Supplied passage:
- Opening Delimiter -
Scarcely could any man hope to persuade others he really sympathizes with them in sufferings occasioned by physical and moral weakness, if by the very constitution of his nature he were himself exempt from both. Wants which miracle could satisfy at pleasure are not our wants, they are not "wants" at all. A man who has no desires, save those he may on all occasions gratify, is not subject to temptation, seeing he only "is tempted who is drawn away of his own lusts and enticed."

Humility, such as is spoken of by the prophet Isaiah as the condition necessary for the indwelling of the Holy Spirit, we as mortals fain would cherish, but humility consisting in the consciousness and modest use of supernatural power is of a kind we cannot even apprehend. The being in whom such humility resides cannot be fitly called a

human being, at least he does not so present himself to our minds. That it may have been otherwise with writers in the Bible is however quite probable, seeing that Christ is by no means the only man there represented as obtaining some degree of control over the elements, and also the keys of life and death.
- Closing Delimiter -
Data section:
- Opening Delimiter -
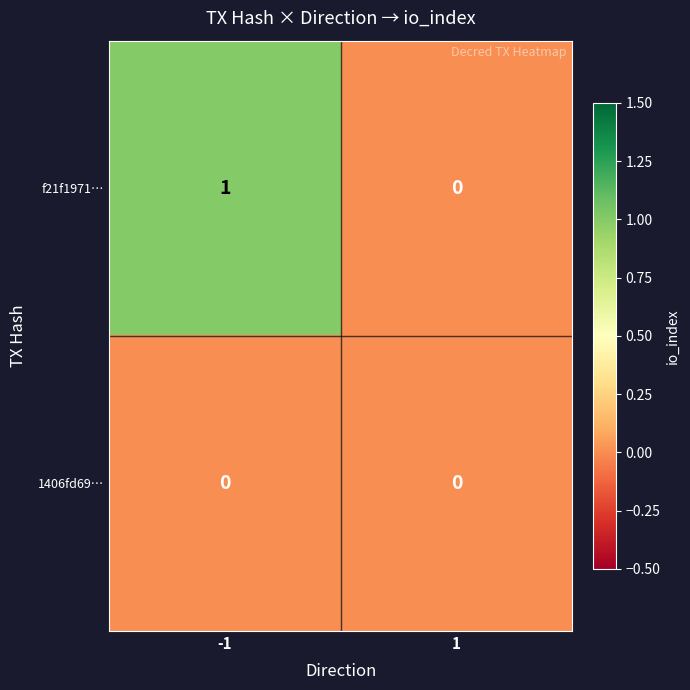

Reading right to left, extract all data points from this chart.

f21f1971…: 1=0	-1=1
1406fd69…: 1=0	-1=0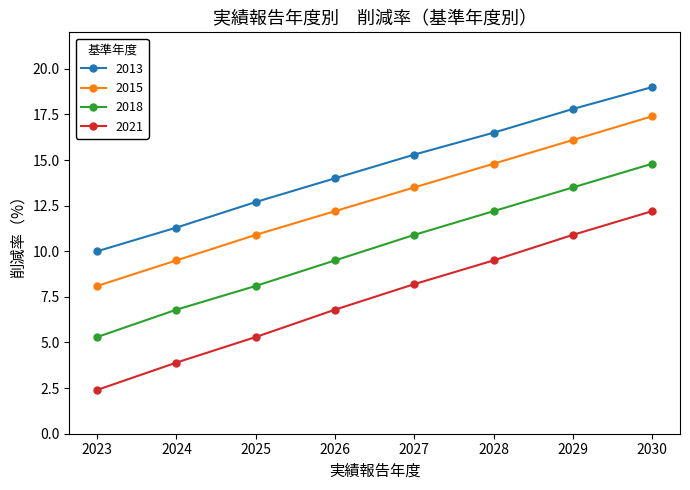

Does the chart display data point markers on the line(s)?

Yes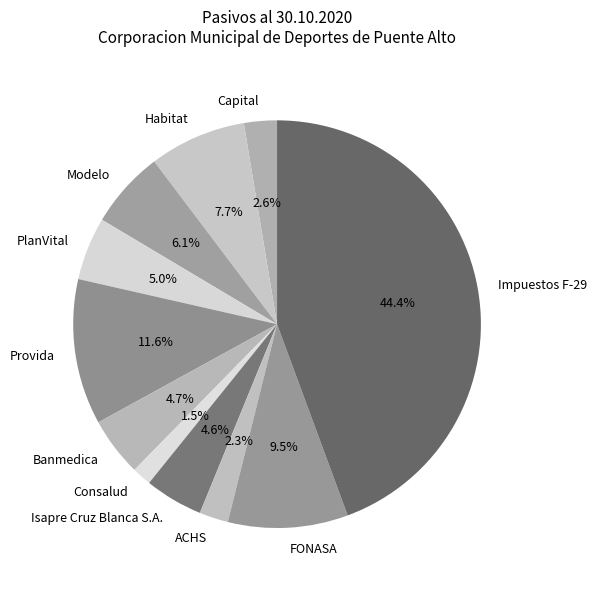

How many segments does this pie chart have?

11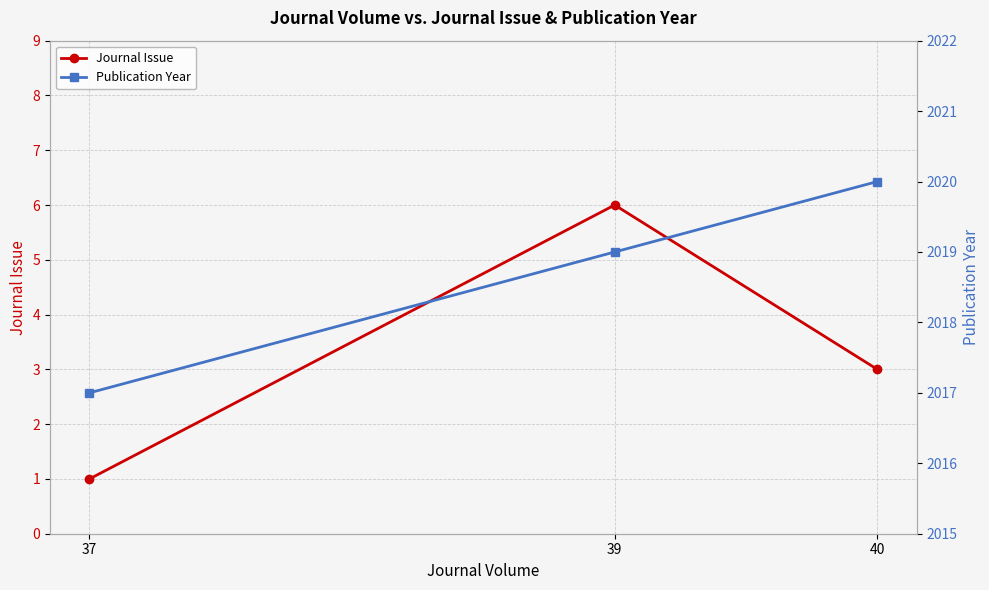

Count the Journal Issue values in the range 1 to 6.

3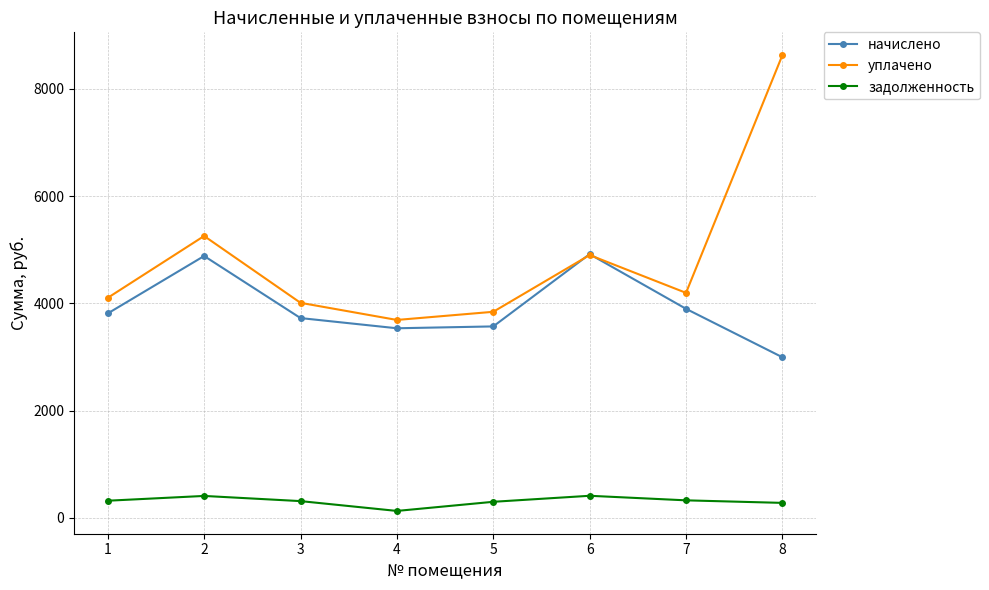

How many lines are shown in the chart?

3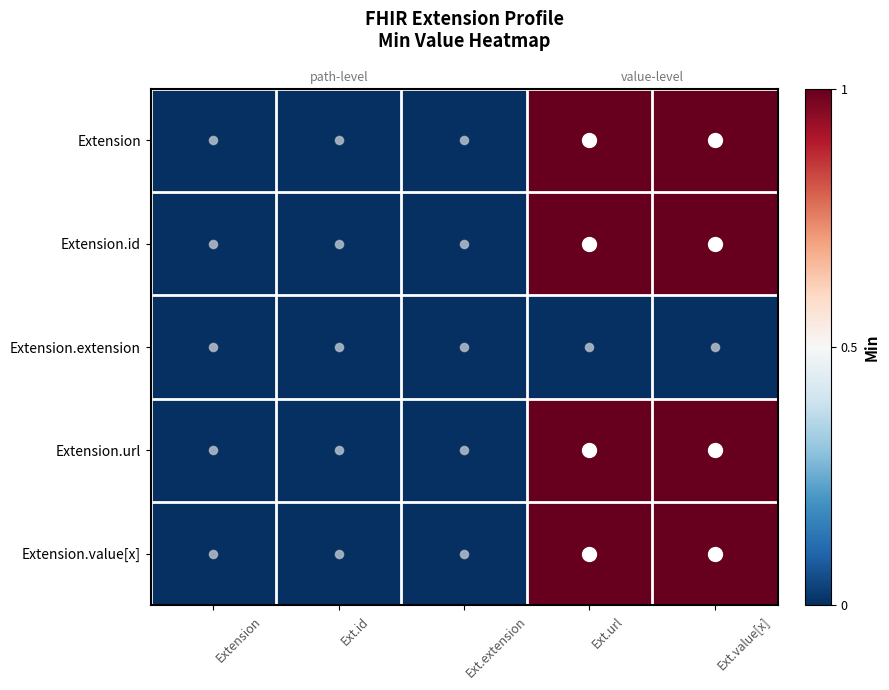

At which category does the chart reach its minimum across all series?

Extension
- Closing Delimiter -
Tasks to complete:
**A)** Sum up the passage on sympathy and humility in two sentences.
**B)** Duplicate the passage on sympathy and humility from "Humility, such as" up to and including "life and death.".

List of solutions:
**A)** A man whose nature made him exempt from physical and moral weakness could hardly convince others that he truly sympathizes with their sufferings, since wants a miracle could satisfy are not real wants and one who can always gratify his desires is not subject to temptation. Humility that consists in the modest use of supernatural power is beyond mortal understanding, and a being with it does not seem human to us, though Bible writers may have seen it otherwise, since Christ is not the only man there shown gaining some control over the elements and the keys of life and death.

**B)**
Humility, such as is spoken of by the prophet Isaiah as the condition necessary for the indwelling of the Holy Spirit, we as mortals fain would cherish, but humility consisting in the consciousness and modest use of supernatural power is of a kind we cannot even apprehend. The being in whom such humility resides cannot be fitly called a

human being, at least he does not so present himself to our minds. That it may have been otherwise with writers in the Bible is however quite probable, seeing that Christ is by no means the only man there represented as obtaining some degree of control over the elements, and also the keys of life and death.